Is it possible UPHY1 is really configured for x4 even though x8 is being reported by lspci -vvv? Is there anything I can check, like a register configuration, to verify this is not the issue?
i have the AGX Orin as the PCIe host, and an FPGA as a PCIe endpoint, with a DMA subsystem. Orin is reporting PCIe 4.0 (16GT/s) and x8 width. testing is hitting a maximum of ~2GB/s bandwidth (or ~16Gb/s), which is far below the speeds you are seeing, but there could be something else incorrect in this setup.

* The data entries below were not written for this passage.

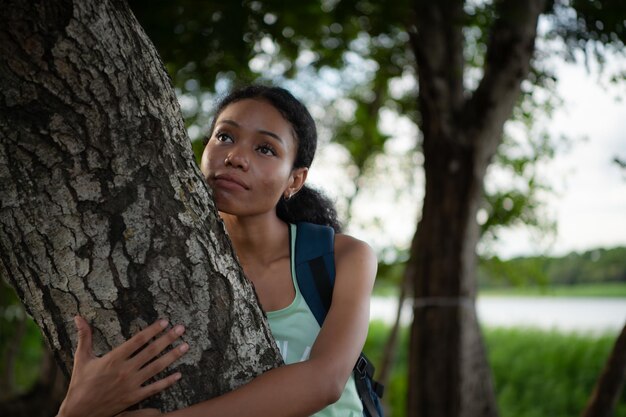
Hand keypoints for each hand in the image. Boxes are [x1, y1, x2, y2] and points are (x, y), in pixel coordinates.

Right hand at [57, 316, 188, 416]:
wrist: (79, 412)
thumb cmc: (80, 384)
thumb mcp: (81, 358)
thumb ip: (84, 337)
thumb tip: (78, 317)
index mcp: (113, 358)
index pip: (138, 340)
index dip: (152, 330)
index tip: (164, 322)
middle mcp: (125, 370)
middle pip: (151, 351)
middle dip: (168, 338)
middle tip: (181, 328)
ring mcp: (131, 384)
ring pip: (156, 367)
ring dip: (172, 356)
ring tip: (186, 346)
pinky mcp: (134, 397)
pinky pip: (154, 388)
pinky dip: (167, 381)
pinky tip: (178, 375)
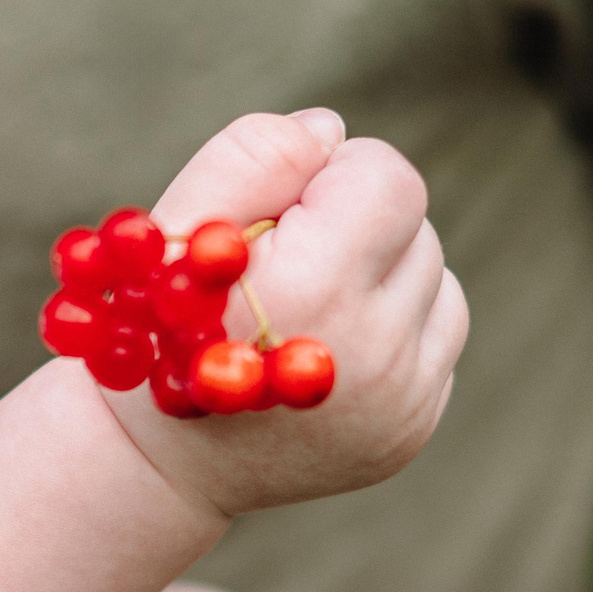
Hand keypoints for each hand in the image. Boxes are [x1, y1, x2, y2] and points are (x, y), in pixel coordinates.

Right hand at [114, 110, 469, 515]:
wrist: (154, 459)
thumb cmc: (160, 322)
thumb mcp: (176, 226)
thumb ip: (253, 155)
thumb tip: (335, 132)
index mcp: (314, 288)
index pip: (390, 178)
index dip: (334, 177)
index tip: (284, 214)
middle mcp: (371, 354)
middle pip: (417, 229)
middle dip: (356, 229)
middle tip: (285, 268)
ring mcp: (399, 402)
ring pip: (438, 283)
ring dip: (382, 277)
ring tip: (309, 310)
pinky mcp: (411, 432)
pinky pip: (438, 341)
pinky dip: (394, 331)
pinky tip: (328, 348)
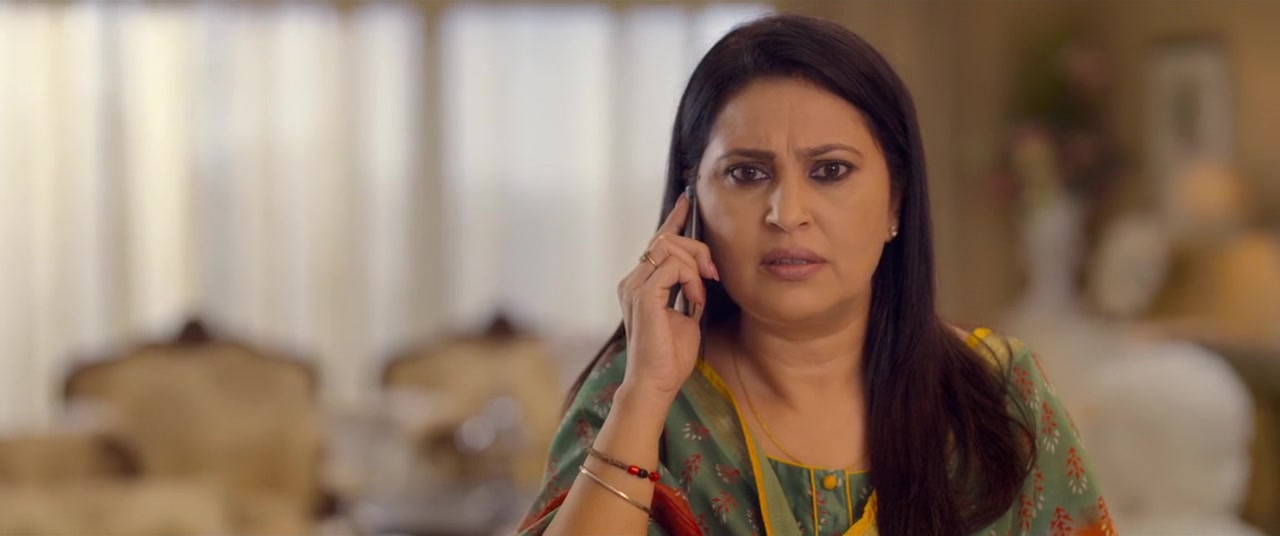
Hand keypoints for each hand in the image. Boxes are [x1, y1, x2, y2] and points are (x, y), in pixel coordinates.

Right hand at [616, 191, 719, 398]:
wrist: (656, 383)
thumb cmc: (670, 356)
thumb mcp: (686, 315)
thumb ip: (688, 289)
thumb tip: (702, 273)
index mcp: (641, 284)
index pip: (656, 242)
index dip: (673, 219)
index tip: (686, 201)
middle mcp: (633, 281)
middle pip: (666, 238)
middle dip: (697, 248)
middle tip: (713, 273)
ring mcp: (634, 287)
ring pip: (668, 247)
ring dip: (694, 264)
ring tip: (701, 292)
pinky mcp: (643, 296)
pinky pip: (671, 266)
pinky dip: (690, 279)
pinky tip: (694, 299)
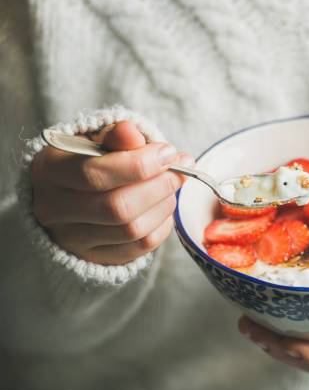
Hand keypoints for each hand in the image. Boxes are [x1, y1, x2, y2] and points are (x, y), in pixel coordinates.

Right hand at [31, 121, 192, 264]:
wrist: (70, 195)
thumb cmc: (88, 160)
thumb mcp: (97, 140)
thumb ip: (116, 136)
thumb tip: (133, 132)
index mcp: (49, 171)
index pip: (95, 174)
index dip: (140, 164)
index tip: (169, 152)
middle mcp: (54, 210)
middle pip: (117, 207)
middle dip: (159, 186)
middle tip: (178, 172)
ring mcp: (72, 239)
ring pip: (132, 229)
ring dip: (163, 205)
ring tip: (171, 187)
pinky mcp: (95, 257)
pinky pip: (140, 247)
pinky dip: (162, 225)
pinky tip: (162, 208)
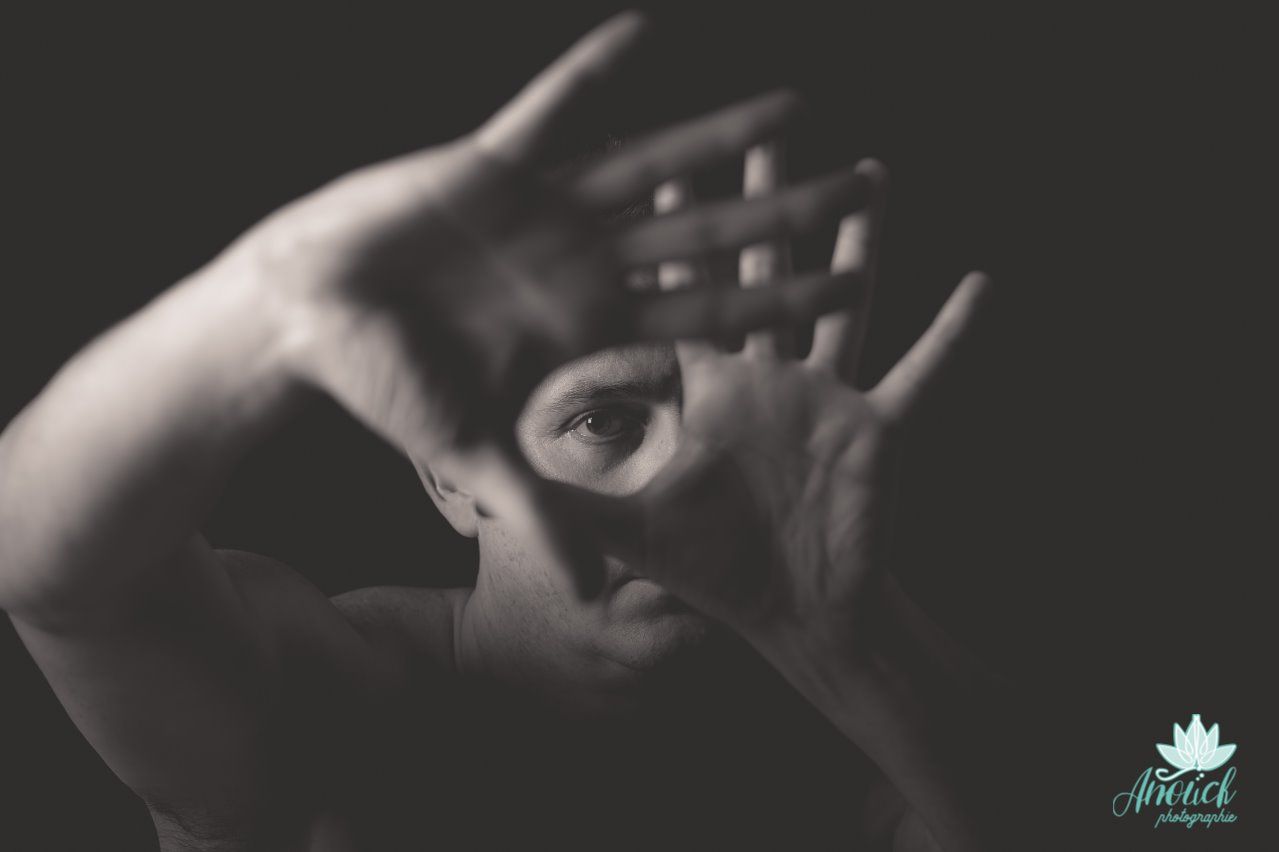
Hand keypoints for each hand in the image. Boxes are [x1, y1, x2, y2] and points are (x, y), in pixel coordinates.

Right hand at [207, 13, 869, 577]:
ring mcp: (544, 212)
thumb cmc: (380, 386)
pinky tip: (646, 33)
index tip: (854, 283)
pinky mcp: (491, 163)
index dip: (782, 299)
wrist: (303, 317)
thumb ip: (534, 510)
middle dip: (788, 210)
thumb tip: (583, 590)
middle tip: (869, 184)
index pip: (709, 312)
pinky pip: (552, 108)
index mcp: (589, 329)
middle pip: (710, 235)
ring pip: (652, 166)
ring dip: (717, 138)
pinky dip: (593, 73)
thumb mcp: (467, 453)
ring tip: (793, 107)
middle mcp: (582, 265)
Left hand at [573, 144, 993, 849]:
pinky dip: (955, 338)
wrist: (793, 612)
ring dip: (858, 240)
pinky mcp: (876, 427)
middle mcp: (761, 379)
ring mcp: (822, 397)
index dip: (664, 232)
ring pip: (843, 299)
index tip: (649, 164)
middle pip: (757, 272)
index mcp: (701, 391)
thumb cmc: (709, 569)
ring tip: (871, 170)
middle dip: (757, 203)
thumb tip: (492, 444)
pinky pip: (924, 374)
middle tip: (756, 132)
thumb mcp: (623, 522)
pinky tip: (983, 285)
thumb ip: (559, 485)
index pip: (676, 293)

if i take the FPGA endpoint to a standard desktop PC, same testing shows a 10x decrease in DMA transfer latency and a 8-10x increase in bandwidth. to me, that indicates the FPGA design is correct, and the Orin is doing something weird.
FWIW, my configuration consists of two Orin dev kits each with a high-speed 4-port NIC installed on the PCIe slot. When I try to perform iWARP RDMA comms between them (one as an NFS server and the other as a client running fio to max things out across all 4 ports), I hit that maximum of 50Gbps. If I move the server to an x86 platform with a high-speed 4-port NIC installed in it, the Orin dev kit client can hit around 88Gbps.
I haven’t quite figured out where the bottleneck is with the Orin running as a server. I’m still in the process of tracking that down.